**Texto proporcionado**:
+++
El secretario de Defensa Pete Hegseth destituyó al jefe del Estado Mayor del Ejército de Estados Unidos en pleno conflicto armado con Irán, una decisión que genera preguntas en el Congreso y entre analistas militares sobre la conducción de la denominada Operación Furia Épica, que entra esta semana en su quinta semana de combates.
El movimiento se produce días después de que el presidente Donald Trump se dirigiera a la nación para afirmar que todos los objetivos militares están «prácticamente alcanzados» y que el país está «en camino de completarlos en muy poco tiempo.» Sin embargo, Trump advirtió también que las fuerzas estadounidenses golpearán a Irán «con extrema dureza durante las próximas dos o tres semanas», en aparente contradicción con el optimismo expresado.
El conflicto, que comenzó hace poco más de un mes con ataques coordinados de EE.UU. e Israel sobre instalaciones del programa nuclear iraní y posiciones de la Guardia Revolucionaria Islámica, ha dejado hasta el momento más de 2,000 muertos en Irán, al menos 24 en Israel y 13 soldados estadounidenses, según cifras preliminares difundidas por medios internacionales.
La destitución del jefe del Ejército se suma a una serie de cambios en el alto mando militar desde el inicio del conflicto y añade incertidumbre sobre la estrategia de salida del teatro de operaciones en Oriente Medio, en un momento en que la presión diplomática para resolver la crisis del Estrecho de Ormuz se intensifica en el seno del Consejo de Seguridad de la ONU.
+++
(Entradas de datos guardadas)
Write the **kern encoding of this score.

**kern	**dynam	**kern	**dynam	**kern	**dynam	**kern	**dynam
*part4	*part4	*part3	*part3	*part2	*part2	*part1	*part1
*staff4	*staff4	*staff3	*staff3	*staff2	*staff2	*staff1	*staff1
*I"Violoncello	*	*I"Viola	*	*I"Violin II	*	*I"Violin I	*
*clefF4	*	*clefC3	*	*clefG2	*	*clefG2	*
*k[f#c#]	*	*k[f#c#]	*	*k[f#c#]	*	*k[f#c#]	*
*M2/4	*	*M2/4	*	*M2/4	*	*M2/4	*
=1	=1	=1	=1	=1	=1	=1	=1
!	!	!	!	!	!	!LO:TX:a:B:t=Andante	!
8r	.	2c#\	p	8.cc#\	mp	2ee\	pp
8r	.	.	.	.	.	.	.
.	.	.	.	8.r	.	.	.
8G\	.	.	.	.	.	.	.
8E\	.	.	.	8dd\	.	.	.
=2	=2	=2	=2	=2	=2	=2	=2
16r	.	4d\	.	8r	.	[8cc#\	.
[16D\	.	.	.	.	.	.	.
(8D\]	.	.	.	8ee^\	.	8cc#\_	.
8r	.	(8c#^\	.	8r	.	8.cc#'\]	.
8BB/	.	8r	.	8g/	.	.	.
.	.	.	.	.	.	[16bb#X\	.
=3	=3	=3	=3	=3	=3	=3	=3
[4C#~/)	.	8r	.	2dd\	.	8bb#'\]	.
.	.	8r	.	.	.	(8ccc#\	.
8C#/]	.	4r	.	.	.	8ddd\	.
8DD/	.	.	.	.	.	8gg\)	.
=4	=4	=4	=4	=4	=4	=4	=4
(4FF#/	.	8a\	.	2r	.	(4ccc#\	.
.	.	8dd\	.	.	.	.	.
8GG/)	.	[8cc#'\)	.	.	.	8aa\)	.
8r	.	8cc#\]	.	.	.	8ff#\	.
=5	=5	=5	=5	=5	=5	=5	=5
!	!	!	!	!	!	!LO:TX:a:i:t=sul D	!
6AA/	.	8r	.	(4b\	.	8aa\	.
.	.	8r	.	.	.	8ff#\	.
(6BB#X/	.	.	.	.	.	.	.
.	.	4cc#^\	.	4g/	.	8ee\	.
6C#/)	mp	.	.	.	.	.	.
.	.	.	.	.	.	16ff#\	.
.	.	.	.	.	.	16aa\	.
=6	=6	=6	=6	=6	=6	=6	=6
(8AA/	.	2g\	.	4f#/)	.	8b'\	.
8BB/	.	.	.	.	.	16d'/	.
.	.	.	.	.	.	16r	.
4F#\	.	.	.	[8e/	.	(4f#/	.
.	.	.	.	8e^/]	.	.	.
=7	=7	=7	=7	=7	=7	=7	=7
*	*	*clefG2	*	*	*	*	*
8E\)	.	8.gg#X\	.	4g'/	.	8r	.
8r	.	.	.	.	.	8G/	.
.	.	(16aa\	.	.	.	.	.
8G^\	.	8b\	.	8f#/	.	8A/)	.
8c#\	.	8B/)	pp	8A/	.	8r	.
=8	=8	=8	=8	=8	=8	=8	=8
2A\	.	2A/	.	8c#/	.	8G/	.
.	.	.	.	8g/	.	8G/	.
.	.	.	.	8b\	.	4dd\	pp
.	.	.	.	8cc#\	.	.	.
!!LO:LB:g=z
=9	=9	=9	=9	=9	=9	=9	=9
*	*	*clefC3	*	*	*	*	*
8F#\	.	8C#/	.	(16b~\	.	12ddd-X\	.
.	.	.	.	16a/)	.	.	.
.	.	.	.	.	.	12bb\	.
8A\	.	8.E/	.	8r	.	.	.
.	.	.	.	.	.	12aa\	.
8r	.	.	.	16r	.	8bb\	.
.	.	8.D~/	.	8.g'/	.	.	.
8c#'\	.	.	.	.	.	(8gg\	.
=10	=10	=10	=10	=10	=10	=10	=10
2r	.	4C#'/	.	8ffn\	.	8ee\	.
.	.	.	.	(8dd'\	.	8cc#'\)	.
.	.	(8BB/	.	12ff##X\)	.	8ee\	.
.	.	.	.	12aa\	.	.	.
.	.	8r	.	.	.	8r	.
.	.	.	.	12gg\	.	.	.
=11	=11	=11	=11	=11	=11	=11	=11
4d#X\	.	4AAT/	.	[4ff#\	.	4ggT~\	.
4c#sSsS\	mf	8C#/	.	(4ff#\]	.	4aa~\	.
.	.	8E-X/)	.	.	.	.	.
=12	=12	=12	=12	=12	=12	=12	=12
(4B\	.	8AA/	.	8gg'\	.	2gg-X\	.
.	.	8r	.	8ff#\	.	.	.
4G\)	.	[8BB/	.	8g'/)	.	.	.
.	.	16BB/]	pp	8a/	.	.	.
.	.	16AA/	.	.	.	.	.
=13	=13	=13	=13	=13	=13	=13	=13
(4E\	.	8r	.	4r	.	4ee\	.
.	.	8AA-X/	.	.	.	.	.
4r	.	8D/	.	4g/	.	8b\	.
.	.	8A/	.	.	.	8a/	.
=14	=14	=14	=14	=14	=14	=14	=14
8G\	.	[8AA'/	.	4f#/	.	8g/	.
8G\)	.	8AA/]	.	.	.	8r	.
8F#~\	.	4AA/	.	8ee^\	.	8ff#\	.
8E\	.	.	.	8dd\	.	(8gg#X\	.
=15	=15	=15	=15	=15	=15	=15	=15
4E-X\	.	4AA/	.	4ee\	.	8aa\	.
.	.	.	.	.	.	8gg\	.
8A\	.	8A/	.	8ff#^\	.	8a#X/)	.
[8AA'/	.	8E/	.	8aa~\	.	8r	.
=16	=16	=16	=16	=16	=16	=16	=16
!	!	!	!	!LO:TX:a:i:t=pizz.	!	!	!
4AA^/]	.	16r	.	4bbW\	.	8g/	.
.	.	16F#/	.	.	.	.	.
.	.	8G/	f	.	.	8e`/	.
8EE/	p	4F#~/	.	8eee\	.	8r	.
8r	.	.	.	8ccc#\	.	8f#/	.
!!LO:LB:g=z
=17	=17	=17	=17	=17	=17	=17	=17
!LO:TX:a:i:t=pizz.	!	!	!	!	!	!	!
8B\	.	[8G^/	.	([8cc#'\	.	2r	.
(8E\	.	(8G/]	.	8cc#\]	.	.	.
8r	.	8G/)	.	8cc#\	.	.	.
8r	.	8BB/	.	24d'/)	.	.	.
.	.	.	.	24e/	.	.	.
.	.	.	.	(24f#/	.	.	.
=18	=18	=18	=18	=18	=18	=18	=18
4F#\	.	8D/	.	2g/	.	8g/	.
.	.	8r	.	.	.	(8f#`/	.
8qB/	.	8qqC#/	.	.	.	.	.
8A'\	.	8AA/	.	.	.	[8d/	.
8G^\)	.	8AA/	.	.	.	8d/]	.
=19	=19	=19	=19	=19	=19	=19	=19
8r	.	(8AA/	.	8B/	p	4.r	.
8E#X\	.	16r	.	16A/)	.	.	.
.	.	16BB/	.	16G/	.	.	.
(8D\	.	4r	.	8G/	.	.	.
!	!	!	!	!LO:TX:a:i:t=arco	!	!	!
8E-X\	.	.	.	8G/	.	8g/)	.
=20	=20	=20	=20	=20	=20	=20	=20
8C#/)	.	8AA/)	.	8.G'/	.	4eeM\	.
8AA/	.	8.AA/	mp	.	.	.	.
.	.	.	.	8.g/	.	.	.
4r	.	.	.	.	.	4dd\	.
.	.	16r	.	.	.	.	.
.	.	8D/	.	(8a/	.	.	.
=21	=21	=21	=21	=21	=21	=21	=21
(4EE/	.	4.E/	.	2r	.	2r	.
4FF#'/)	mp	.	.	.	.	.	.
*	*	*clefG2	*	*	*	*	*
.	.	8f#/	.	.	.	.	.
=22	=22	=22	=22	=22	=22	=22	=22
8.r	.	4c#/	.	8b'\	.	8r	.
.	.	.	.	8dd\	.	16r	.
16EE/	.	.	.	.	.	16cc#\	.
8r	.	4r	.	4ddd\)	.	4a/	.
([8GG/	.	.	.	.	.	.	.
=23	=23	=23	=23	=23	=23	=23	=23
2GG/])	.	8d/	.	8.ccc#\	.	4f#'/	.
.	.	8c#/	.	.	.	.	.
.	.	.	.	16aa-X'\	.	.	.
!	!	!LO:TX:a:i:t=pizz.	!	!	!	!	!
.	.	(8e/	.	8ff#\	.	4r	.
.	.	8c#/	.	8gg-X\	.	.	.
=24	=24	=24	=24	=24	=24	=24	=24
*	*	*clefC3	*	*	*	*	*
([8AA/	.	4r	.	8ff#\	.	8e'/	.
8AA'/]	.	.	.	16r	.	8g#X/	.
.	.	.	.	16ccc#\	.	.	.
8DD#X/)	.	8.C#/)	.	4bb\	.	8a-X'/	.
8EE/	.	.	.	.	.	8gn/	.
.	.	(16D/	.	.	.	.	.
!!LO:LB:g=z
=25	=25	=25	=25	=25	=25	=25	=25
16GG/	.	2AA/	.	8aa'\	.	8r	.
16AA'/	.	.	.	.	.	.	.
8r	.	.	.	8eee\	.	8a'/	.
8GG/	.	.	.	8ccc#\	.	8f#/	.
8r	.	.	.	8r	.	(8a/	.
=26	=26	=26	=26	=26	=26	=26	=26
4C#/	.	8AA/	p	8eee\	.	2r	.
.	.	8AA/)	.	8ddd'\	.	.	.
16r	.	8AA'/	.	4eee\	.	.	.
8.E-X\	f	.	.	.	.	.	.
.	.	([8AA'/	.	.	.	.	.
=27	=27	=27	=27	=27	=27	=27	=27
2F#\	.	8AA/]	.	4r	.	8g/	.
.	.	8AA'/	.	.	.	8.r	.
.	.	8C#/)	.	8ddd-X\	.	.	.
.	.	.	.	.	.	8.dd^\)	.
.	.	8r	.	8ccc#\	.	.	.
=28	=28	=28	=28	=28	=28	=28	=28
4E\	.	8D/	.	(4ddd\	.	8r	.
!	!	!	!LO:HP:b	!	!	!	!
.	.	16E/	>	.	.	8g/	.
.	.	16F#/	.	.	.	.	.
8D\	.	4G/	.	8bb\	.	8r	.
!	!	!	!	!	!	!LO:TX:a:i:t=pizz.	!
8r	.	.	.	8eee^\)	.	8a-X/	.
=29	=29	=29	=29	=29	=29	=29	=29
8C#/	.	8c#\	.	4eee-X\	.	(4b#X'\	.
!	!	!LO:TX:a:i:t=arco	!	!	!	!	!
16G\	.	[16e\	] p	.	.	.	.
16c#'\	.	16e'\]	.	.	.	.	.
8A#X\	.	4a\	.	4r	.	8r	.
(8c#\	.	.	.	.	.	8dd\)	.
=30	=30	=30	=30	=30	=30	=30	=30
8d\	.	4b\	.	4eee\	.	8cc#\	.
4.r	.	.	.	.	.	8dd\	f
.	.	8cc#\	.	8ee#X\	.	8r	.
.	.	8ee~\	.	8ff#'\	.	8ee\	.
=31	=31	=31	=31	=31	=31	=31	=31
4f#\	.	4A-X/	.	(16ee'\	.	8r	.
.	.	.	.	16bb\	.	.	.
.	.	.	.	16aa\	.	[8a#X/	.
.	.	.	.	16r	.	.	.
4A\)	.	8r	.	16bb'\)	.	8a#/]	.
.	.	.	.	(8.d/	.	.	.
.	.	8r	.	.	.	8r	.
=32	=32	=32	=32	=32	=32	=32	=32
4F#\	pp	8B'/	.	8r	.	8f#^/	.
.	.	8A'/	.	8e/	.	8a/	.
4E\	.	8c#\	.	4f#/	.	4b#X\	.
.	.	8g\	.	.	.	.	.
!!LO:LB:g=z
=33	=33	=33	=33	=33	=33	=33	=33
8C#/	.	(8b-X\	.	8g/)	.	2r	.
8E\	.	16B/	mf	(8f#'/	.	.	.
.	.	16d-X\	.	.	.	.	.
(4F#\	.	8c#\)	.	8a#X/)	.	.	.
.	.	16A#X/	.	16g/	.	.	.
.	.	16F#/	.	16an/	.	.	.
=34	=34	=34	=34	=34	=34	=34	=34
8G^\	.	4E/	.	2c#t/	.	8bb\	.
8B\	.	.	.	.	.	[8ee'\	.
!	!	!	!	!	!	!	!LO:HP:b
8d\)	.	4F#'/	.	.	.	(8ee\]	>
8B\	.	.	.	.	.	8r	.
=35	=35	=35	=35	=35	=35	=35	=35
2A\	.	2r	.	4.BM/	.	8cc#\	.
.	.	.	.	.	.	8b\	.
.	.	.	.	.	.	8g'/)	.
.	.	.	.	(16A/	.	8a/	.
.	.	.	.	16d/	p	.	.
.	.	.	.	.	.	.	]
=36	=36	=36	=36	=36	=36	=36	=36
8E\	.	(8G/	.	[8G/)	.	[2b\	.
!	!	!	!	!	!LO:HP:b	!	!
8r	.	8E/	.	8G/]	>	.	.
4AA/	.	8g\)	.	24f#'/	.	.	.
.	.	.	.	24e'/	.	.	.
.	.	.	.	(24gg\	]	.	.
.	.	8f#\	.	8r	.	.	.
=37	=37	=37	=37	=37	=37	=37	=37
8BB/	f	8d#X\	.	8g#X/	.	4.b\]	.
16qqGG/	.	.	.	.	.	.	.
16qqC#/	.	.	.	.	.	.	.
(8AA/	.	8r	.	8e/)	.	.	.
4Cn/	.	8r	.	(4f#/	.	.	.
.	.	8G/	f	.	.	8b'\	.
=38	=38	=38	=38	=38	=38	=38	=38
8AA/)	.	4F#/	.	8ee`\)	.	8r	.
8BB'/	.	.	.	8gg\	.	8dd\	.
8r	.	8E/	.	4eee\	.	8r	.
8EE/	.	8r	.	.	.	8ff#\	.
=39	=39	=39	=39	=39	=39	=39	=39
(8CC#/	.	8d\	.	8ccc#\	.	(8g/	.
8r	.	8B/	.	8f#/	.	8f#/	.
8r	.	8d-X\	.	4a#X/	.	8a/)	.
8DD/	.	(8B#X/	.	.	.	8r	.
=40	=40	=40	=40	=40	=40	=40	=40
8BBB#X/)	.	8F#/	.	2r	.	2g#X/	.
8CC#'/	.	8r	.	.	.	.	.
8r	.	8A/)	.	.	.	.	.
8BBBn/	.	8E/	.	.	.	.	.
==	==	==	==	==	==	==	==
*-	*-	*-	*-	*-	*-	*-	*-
+++
**Acción requerida**: Por favor, devuelve sin cambios el fragmento de la noticia sobre la destitución del jefe del Ejército que empieza con las palabras que contienen "El conflicto, que" y termina con "por medios internacionales.".

**Respuesta**:
El conflicto, que comenzó hace poco más de un mes con ataques coordinados de EE.UU. e Israel sobre instalaciones del programa nuclear iraní y posiciones de la Guardia Revolucionaria Islámica, ha dejado hasta el momento más de 2,000 muertos en Irán, al menos 24 en Israel y 13 soldados estadounidenses, según cifras preliminares difundidas por medios internacionales.